### Collection entries:
Start of Block

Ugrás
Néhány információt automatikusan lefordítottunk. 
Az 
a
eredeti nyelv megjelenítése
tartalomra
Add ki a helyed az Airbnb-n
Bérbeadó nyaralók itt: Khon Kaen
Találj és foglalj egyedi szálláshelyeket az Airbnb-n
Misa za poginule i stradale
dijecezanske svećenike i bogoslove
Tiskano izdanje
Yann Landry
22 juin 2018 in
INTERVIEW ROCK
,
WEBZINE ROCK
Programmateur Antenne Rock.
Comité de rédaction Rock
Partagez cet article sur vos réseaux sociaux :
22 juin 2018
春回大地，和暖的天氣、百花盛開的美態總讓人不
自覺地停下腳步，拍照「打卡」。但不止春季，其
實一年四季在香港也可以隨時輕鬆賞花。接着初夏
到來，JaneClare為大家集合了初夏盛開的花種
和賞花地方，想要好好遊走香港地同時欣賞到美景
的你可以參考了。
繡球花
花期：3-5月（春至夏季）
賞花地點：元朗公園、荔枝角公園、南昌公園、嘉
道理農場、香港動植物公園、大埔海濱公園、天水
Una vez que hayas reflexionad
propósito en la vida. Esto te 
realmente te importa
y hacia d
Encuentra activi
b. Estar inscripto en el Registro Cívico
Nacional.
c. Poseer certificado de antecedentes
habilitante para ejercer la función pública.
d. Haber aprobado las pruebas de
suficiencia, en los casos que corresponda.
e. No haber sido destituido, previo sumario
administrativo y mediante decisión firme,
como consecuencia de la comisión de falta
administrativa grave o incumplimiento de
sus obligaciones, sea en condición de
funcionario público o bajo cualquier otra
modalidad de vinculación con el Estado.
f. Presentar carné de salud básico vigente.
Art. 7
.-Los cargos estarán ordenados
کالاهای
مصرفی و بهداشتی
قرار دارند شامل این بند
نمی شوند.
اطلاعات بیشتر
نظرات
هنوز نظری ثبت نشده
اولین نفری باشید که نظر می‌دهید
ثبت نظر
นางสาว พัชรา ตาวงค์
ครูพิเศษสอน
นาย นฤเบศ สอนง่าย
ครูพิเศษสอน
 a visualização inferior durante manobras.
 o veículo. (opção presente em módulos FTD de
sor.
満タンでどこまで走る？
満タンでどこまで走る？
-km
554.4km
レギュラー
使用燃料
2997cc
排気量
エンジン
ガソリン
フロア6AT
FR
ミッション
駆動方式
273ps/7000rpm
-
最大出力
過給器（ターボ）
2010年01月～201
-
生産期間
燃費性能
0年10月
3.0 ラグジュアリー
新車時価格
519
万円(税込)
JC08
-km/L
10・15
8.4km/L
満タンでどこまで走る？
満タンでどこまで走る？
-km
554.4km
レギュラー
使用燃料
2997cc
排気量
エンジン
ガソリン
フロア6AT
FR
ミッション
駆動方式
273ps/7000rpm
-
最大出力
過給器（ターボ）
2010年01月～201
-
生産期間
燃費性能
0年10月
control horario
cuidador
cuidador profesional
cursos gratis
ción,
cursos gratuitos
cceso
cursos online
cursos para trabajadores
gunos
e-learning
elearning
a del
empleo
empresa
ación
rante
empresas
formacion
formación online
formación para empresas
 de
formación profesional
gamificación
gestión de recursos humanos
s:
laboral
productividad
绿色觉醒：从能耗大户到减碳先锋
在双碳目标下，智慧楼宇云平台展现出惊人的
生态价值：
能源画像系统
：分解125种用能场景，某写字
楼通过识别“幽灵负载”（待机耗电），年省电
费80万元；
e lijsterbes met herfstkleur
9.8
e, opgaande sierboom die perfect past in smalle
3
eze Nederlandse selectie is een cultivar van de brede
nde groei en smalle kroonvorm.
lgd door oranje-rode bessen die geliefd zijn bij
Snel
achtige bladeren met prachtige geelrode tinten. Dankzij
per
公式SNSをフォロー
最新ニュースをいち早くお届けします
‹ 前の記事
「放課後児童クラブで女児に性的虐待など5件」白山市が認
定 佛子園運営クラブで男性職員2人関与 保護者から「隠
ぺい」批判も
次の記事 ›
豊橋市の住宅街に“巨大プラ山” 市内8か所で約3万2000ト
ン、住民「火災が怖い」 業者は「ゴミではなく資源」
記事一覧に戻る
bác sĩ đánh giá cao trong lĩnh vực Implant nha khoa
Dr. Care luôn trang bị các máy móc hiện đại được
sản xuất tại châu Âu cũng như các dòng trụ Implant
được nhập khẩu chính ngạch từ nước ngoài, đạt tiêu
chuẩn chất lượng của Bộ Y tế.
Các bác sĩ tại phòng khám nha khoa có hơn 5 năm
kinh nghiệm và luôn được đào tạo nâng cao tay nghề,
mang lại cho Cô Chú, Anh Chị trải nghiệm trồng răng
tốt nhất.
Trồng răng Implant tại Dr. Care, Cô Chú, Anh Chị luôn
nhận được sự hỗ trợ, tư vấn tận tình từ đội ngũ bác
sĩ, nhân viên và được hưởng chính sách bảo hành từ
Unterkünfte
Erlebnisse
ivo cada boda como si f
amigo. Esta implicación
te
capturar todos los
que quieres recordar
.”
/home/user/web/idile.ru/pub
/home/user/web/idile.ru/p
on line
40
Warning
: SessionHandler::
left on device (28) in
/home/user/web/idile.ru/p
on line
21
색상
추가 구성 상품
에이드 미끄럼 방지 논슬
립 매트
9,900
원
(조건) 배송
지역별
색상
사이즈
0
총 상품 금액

End of Block

### What to produce:
Copy out the data in full, exactly.

### Exercise response:
Ugrás
Néhány információt automatikusan lefordítottunk. 
Az 
a
eredeti nyelv megjelenítése
tartalomra
Add ki a helyed az Airbnb-n
Bérbeadó nyaralók itt: Khon Kaen
Találj és foglalj egyedi szálláshelyeket az Airbnb-n
Misa za poginule i stradale
dijecezanske svećenike i bogoslove
Tiskano izdanje
Yann Landry
22 juin 2018 in
INTERVIEW ROCK
,
WEBZINE ROCK
Programmateur Antenne Rock.
Comité de rédaction Rock
Partagez cet article sur vos réseaux sociaux :
22 juin 2018
春回大地，和暖的天氣、百花盛開的美態總讓人不
自覺地停下腳步，拍照「打卡」。但不止春季，其
實一年四季在香港也可以隨時輕鬆賞花。接着初夏
到來，JaneClare為大家集合了初夏盛開的花種
和賞花地方，想要好好遊走香港地同時欣賞到美景
的你可以參考了。
繡球花
花期：3-5月（春至夏季）
賞花地點：元朗公園、荔枝角公園、南昌公園、嘉
道理農場、香港動植物公園、大埔海濱公園、天水
Una vez que hayas reflexionad
propósito en la vida. Esto te 
realmente te importa
y hacia d
Encuentra activi
b. Estar inscripto en el Registro Cívico
Nacional.
c. Poseer certificado de antecedentes
habilitante para ejercer la función pública.
d. Haber aprobado las pruebas de
suficiencia, en los casos que corresponda.
e. No haber sido destituido, previo sumario
administrativo y mediante decisión firme,
como consecuencia de la comisión de falta
administrativa grave o incumplimiento de
sus obligaciones, sea en condición de
funcionario público o bajo cualquier otra
modalidad de vinculación con el Estado.
f. Presentar carné de salud básico vigente.
Art. 7
.-Los cargos estarán ordenados
کالاهای
مصرفی و بهداشتی
قرار دارند شامل این بند
نمی شوند.
اطلاعات بیشتر
نظرات
هنوز نظری ثبت نشده
اولین نفری باشید که نظر می‌دهید
ثبت نظر
นางสาว พัชรา ตาวงค์
ครูพิเศษสอน
นาย นฤเบศ สอนง่าย
ครูพิเศษสอน
 a visualização inferior durante manobras.
 o veículo. (opção presente em módulos FTD de
sor.
満タンでどこまで走る？
満タンでどこまで走る？
-km
554.4km
レギュラー
使用燃料
2997cc
排気量
エンジン
ガソリン
フロア6AT
FR
ミッション
駆動方式
273ps/7000rpm
-
最大出力
過給器（ターボ）
2010年01月～201
-
生産期間
燃費性能
0年10月
3.0 ラグジュアリー
新車時価格
519
万円(税込)
JC08
-km/L
10・15
8.4km/L
満タンでどこまで走る？
満タンでどこまで走る？
-km
554.4km
レギュラー
使用燃料
2997cc
排気量
エンジン
ガソリン
フロア6AT
FR
ミッション
駆動方式
273ps/7000rpm
-
最大出力
過給器（ターボ）
2010年01月～201
-
生産期間
燃費性能
0年10月
control horario
cuidador
cuidador profesional
cursos gratis
ción,
cursos gratuitos
cceso
cursos online
cursos para trabajadores
gunos
e-learning
elearning
a del
empleo
empresa
ación
rante
empresas
formacion
formación online
formación para empresas
 de
formación profesional
gamificación
gestión de recursos humanos
s:
laboral
productividad
绿色觉醒：从能耗大户到减碳先锋
在双碳目标下，智慧楼宇云平台展现出惊人的
生态价值：
能源画像系统
：分解125种用能场景，某写字
楼通过识别“幽灵负载”（待机耗电），年省电
费80万元；
e lijsterbes met herfstkleur
9.8
e, opgaande sierboom die perfect past in smalle
3
eze Nederlandse selectie is een cultivar van de brede
nde groei en smalle kroonvorm.
lgd door oranje-rode bessen die geliefd zijn bij
Snel
achtige bladeren met prachtige geelrode tinten. Dankzij
per
公式SNSをフォロー
最新ニュースをいち早くお届けします
‹ 前の記事
「放課後児童クラブで女児に性的虐待など5件」白山市が認
定 佛子園運営クラブで男性職員2人関与 保護者から「隠
ぺい」批判も
次の記事 ›
豊橋市の住宅街に“巨大プラ山” 市内8か所で約3万2000ト
ン、住民「火災が怖い」 業者は「ゴミではなく資源」
記事一覧に戻る
bác sĩ đánh giá cao trong lĩnh vực Implant nha khoa
Dr. Care luôn trang bị các máy móc hiện đại được
sản xuất tại châu Âu cũng như các dòng trụ Implant
được nhập khẩu chính ngạch từ nước ngoài, đạt tiêu
chuẩn chất lượng của Bộ Y tế.
Các bác sĩ tại phòng khám nha khoa có hơn 5 năm
kinh nghiệm và luôn được đào tạo nâng cao tay nghề,
mang lại cho Cô Chú, Anh Chị trải nghiệm trồng răng
tốt nhất.
Trồng răng Implant tại Dr. Care, Cô Chú, Anh Chị luôn
nhận được sự hỗ trợ, tư vấn tận tình từ đội ngũ bác
sĩ, nhân viên và được hưởng chính sách bảo hành từ
Unterkünfte
Erlebnisse
ivo cada boda como si f
amigo. Esta implicación
te
capturar todos los
que quieres recordar
.”
/home/user/web/idile.ru/pub
/home/user/web/idile.ru/p
on line
40
Warning
: SessionHandler::
left on device (28) in
/home/user/web/idile.ru/p
on line
21
색상
추가 구성 상품
에이드 미끄럼 방지 논슬
립 매트
9,900
원
(조건) 배송
지역별
색상
사이즈
0
총 상품 금액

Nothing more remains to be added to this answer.